Nouvelle génération et surtout féminisation du mouvement. Comme les vieux travellers délaissent de plus en plus ces rassemblements massifs pour des raves plus intimes avec seulement quelques centaines de personnes, l'ambiance est moins radicale et n'effraie plus les jeunes filles que l'on retrouve derrière les bars improvisés ou comme Claire qui expose ses photos dans une tente. On ne vous le dira jamais assez : une fête réussie est une fête mixte.

Coté prévention, les infatigables Médecins du Monde étaient présents : les fêtards fatigués pouvaient se retrouver dans leur tente et se reposer un moment. Tout l'attirail préventif de lutte contre la toxicomanie était mis gratuitement à la disposition du public.

Cette nouvelle génération de tribus musicales, contrairement à ses aînés, ne vit pas toute l'année dans ses camions. Les Nawak par exemple, sont assez représentatifs de ces nouveaux enfants des free party : "On suit les Teknivals depuis près de 8 ans. Au début, on était spectateur et puis ensuite, c'est logique on a acheté un camion, des amplis, des ordinateurs et on a commencé à poser des sons un peu partout". Durant quatre jours Greg, Etienne, Romain et ses amis proposeront au Teknival un son "soutenu", comprenez hardcore.

Pour rentrer dans leurs frais et rembourser la location des 20 000 watts, les Nawak ont monté un bar, ils vendent des pizzas, des tshirts et surtout des K7 et des maxis vinyles de leurs live. Bref, une petite entreprise autogérée qui permet de rentrer dans ses frais mais certainement pas de dégager des bénéfices : "Le but c'est vraiment de se dire le lundi, on a pu organiser une belle fête avec une belle décoration, un gros son, et on a fait danser les gens sans les voler puisque tout est gratuit.
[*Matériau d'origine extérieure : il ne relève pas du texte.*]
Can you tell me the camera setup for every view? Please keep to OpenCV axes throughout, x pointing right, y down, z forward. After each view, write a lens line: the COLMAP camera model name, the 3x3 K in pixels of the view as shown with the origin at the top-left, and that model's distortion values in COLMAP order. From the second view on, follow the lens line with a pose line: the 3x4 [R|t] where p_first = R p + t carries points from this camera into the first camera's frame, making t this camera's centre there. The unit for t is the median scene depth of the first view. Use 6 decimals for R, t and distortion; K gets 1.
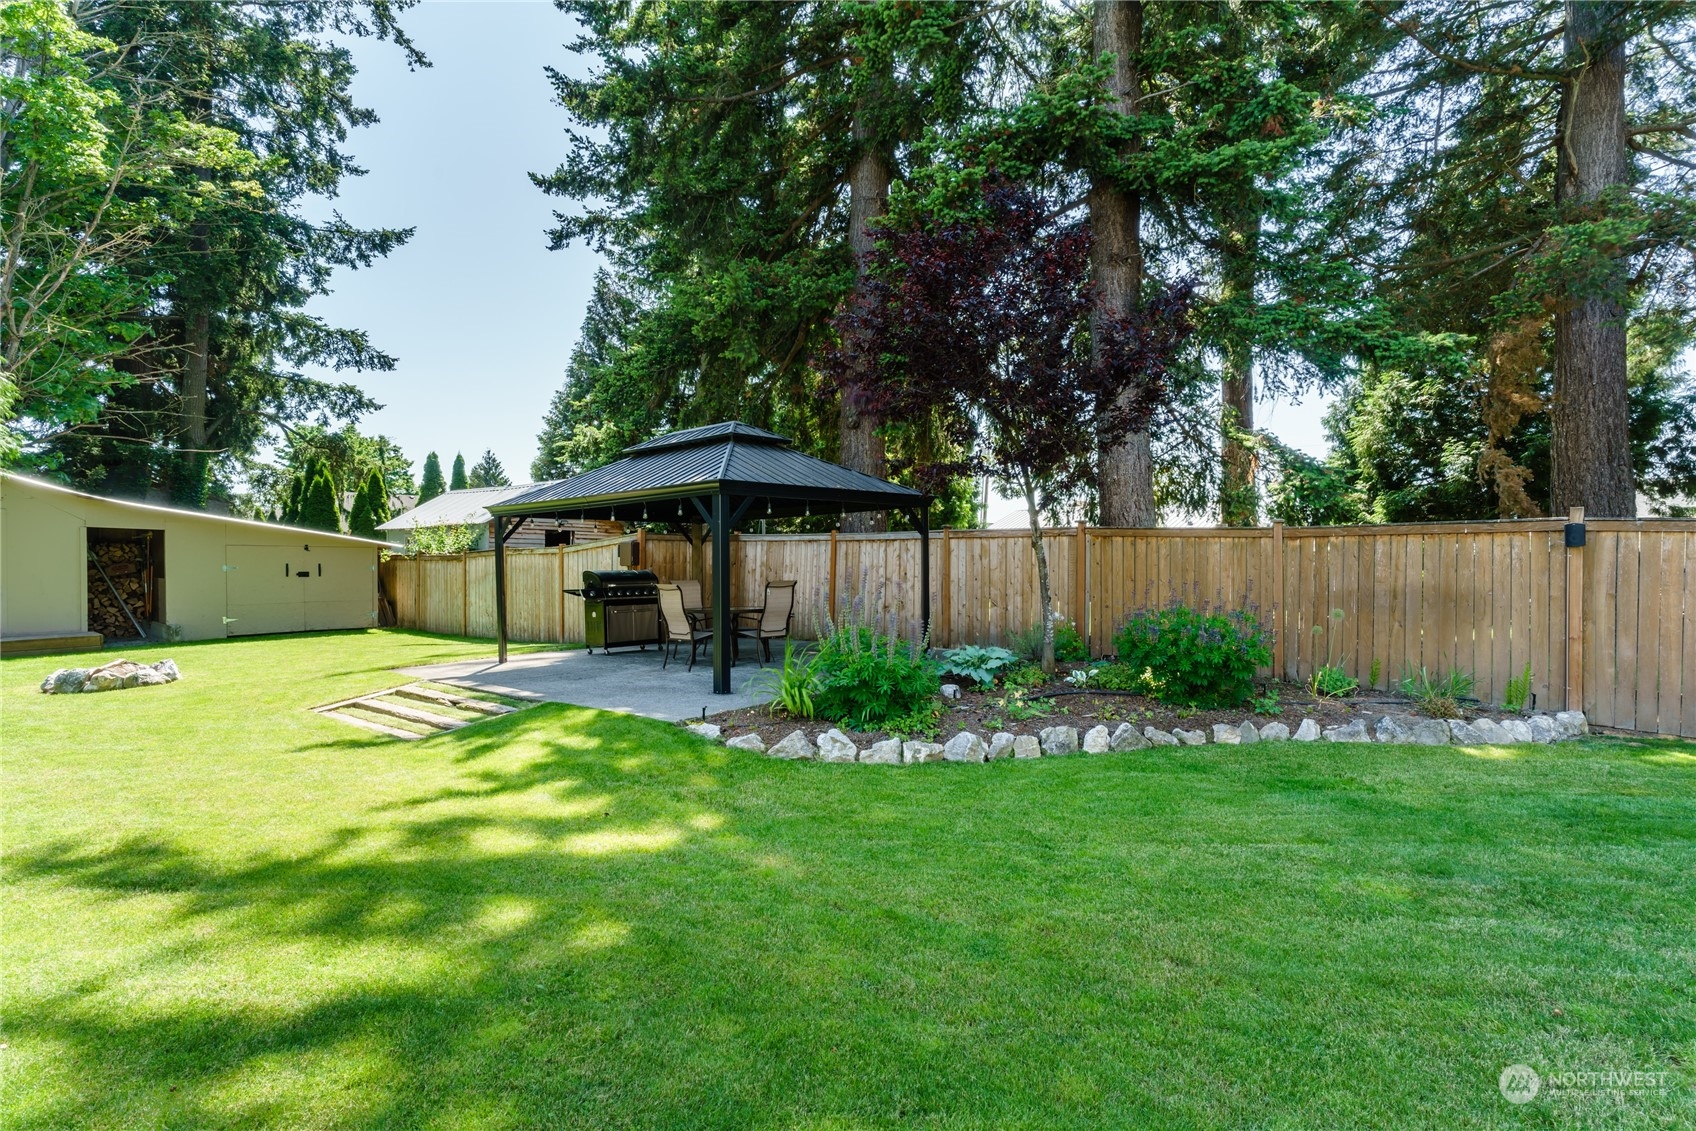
lens RADIAL K [[872.5, 0, 845.4], [0, 872.5, 572.3], [0, 0, 1]] dist [-0.001829, -0.000385]
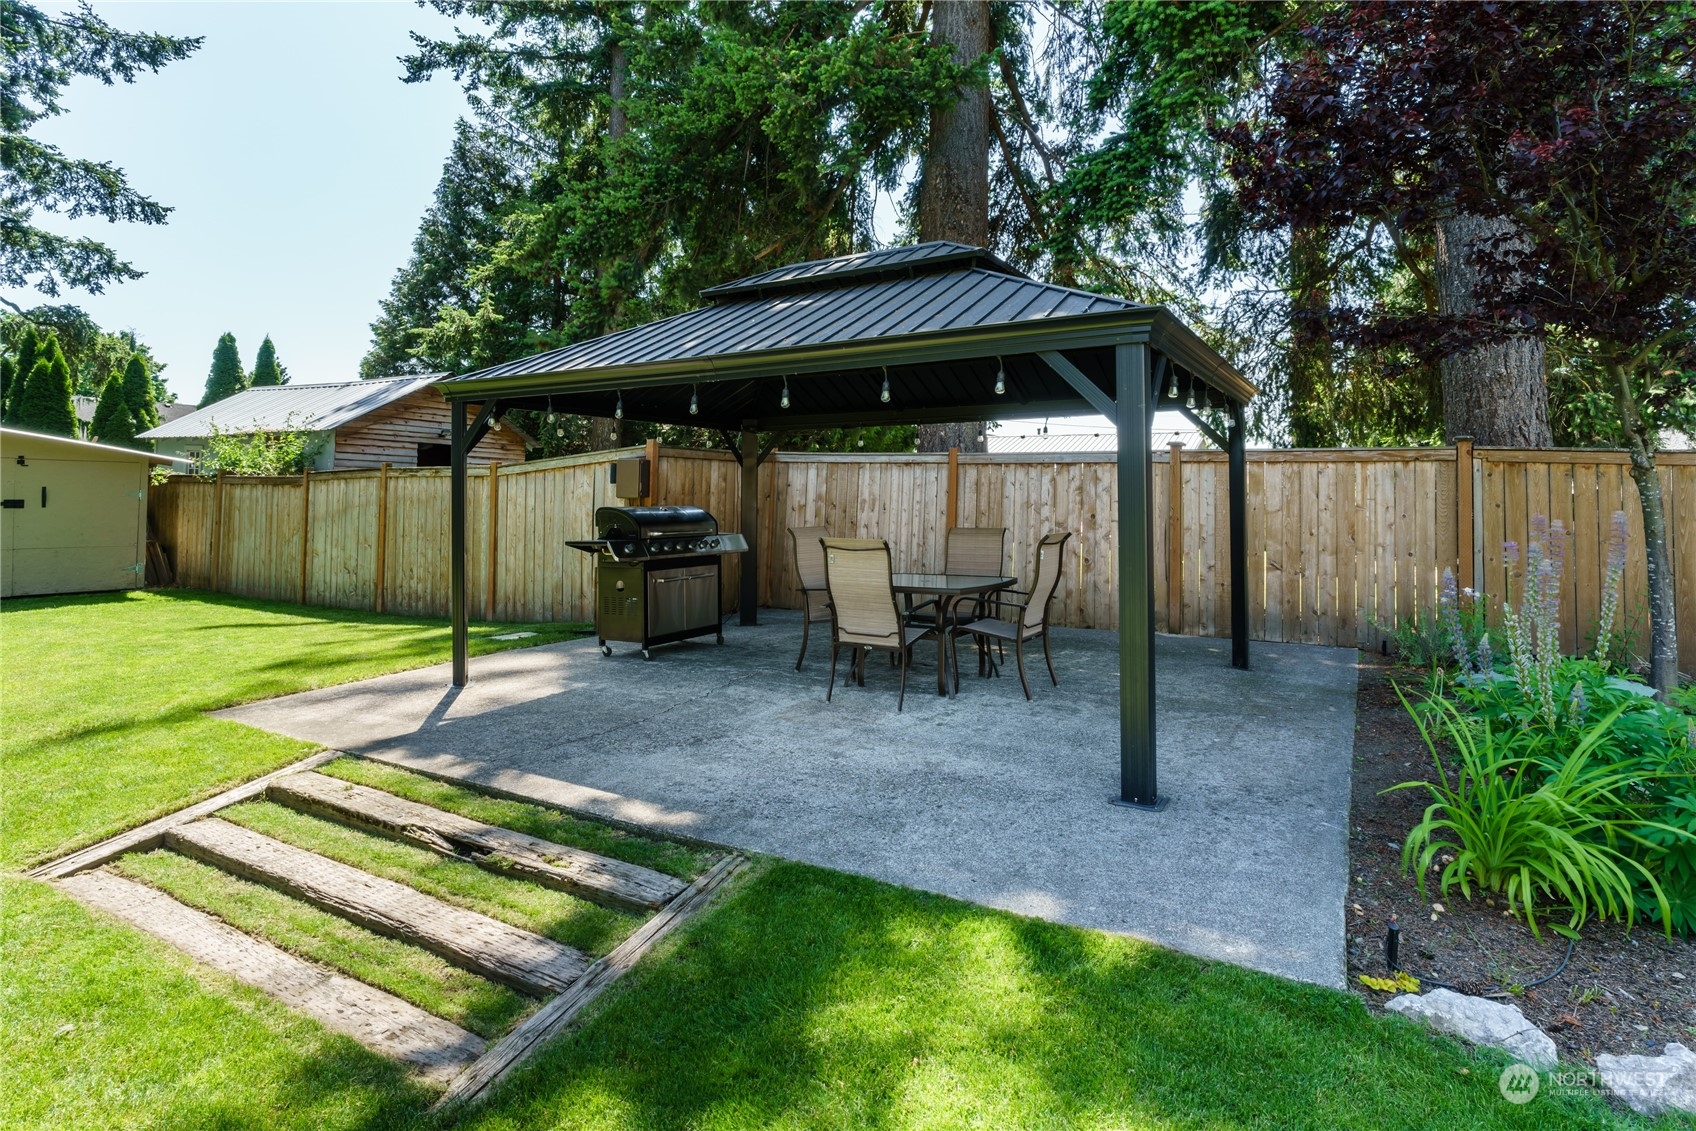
lens RADIAL K [[898.5, 0, 849.0], [0, 898.5, 472.5], [0, 0, 1]] dist [0.001986, 0.000273]
pose [[0.980496, 0.017727, 0.195737, -0.104124], [-0.010830, 0.999284, -0.036250, -0.001935], [-0.196239, 0.033423, 0.979986, 0.162277]]
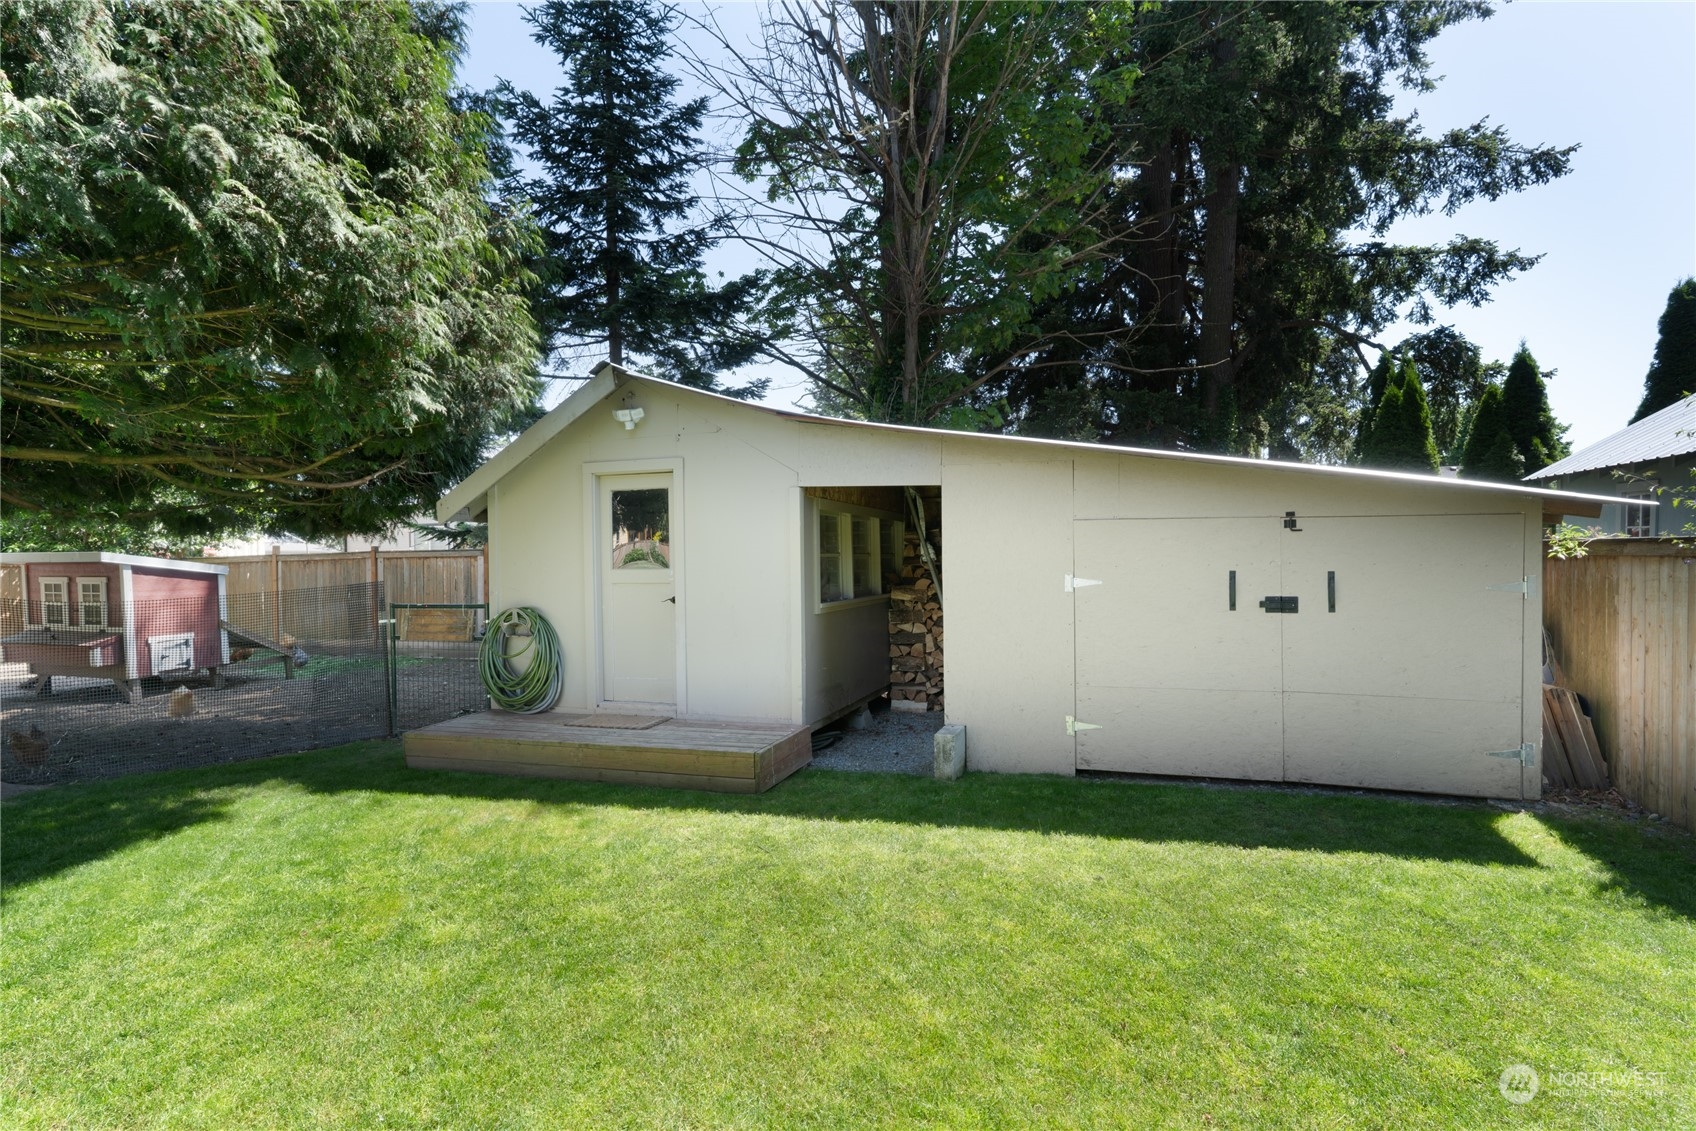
lens RADIAL K [[872.5, 0, 845.4], [0, 872.5, 572.3], [0, 0, 1]] dist [-0.001829, -0.000385]
pose [[0.414374, 0.017862, -0.909931, -0.243064], [-0.007835, 0.999840, 0.016059, -0.007830], [0.910073, 0.000475, 0.414448, 0.440660]]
Les gens d'ailleurs nous laissent de la monnaie, pas des sommes énormes mais juste quelques francs. "

En se baladant dans le village voisin de Sézanne, on se rend compte que les habitants ne sont pas forcément hostiles au Teknival. Une boulangère me dira que pour elle c'est une bonne chose : "Ils sont un peu bizarres ces jeunes, mais ils sont sympas et en plus ils consomment. Moi je n'ai plus rien à vendre. Et puis ici, il ne se passe rien alors ça met un peu d'animation… ". Les forces de l'ordre se sont montrées plutôt discrètes, hormis une camionnette de gendarmes qui relèvent tous les numéros d'immatriculation à l'entrée du Teknival et l'hélicoptère du petit matin qui prend des photos, il semblerait qu'au mieux les autorités laissent faire et contrôlent de loin ou au pire n'arrivent toujours pas à intervenir à temps.
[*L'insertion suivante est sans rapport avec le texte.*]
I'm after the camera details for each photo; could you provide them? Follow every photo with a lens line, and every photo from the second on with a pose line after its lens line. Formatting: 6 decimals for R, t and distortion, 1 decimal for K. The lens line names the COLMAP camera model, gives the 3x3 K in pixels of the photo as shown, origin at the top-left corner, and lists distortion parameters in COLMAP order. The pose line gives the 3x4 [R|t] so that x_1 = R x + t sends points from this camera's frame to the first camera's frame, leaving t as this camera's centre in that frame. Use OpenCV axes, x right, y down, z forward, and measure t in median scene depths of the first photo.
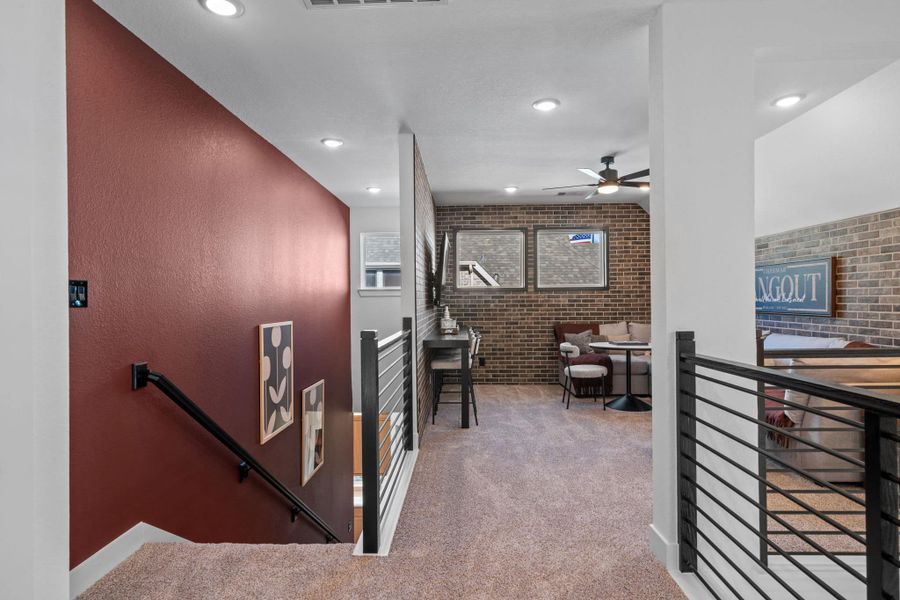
lens RADIAL K [[411.1, 0, 448.9], [0, 411.1, 301.8], [0, 0, 1]] dist [0.000612, 0.000623]
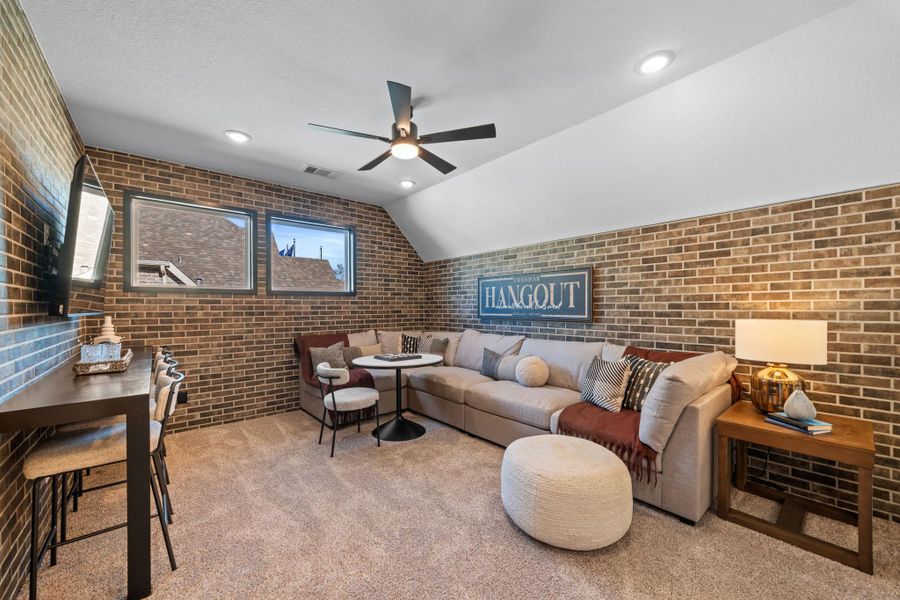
lens RADIAL K [[335.7, 0, 437.5], [0, 335.7, 309.6], [0, 0, 1]] dist [-0.000539, -0.000081]
pose [[0.739584, -0.000207, 0.673064, 0.021683], [-0.000208, 1.000000, 0.000536, 0.001416], [-0.673064, -0.000536, 0.739584, 0.332969]]
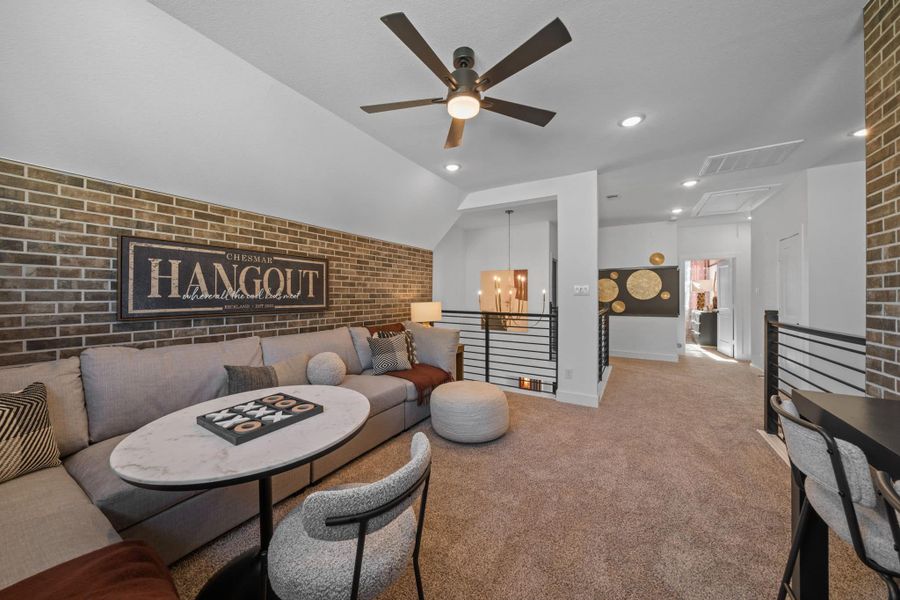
lens RADIAL K [[377.6, 0, 450.0], [0, 377.6, 300.0], [0, 0, 1]] dist [-0.002764, -0.000337]
pose [[-0.915375, 0.003262, 0.402590, 0.104009], [0.008462, 0.999902, 0.011139, -0.001441], [-0.402514, 0.013603, -0.915313, 0.980631]]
Certains journalistes n'ont toujours pas compris ce qui se joue dans ces rassemblements et pratiquent véritablement la contre-information : clichés, mensonges, incompétence et manque de culture semblent être les qualités requises pour traiter ce mouvement qui peut paraître extrême. Le quotidien national France Soir par exemple, publiait le lundi 30 avril un article édifiant, " rédigé " par une certaine Sandrine Baglin. "Zombis en treillis et dealers se sont donnés rendez-vous pour une rave sauvage et chaotique sous la pluie" ou "Pour accéder à la base, il faut braver les barbelés, se battre avec la boue qui colle aux pieds." Comment se fait-il qu'elle n'ait pas vu la route, comme tous les participants ?

Au final, si ce genre de Teknivals réunit autant de monde, c'est qu'une certaine techno n'a pas droit de cité dans les médias, ni dans les clubs (malgré des ventes d'albums qui ne cessent de s'accroître). Les aficionados y retrouvent aussi l'esprit originel de ce mouvement. N'oublions pas que ces fêtes ne sont jamais que le reflet de notre société, à la fois ultramoderne dans les moyens de communications, mais souvent primaire et brutale dans les relations humaines. Les manifestations syndicales du 1er mai sont là pour nous le rappeler.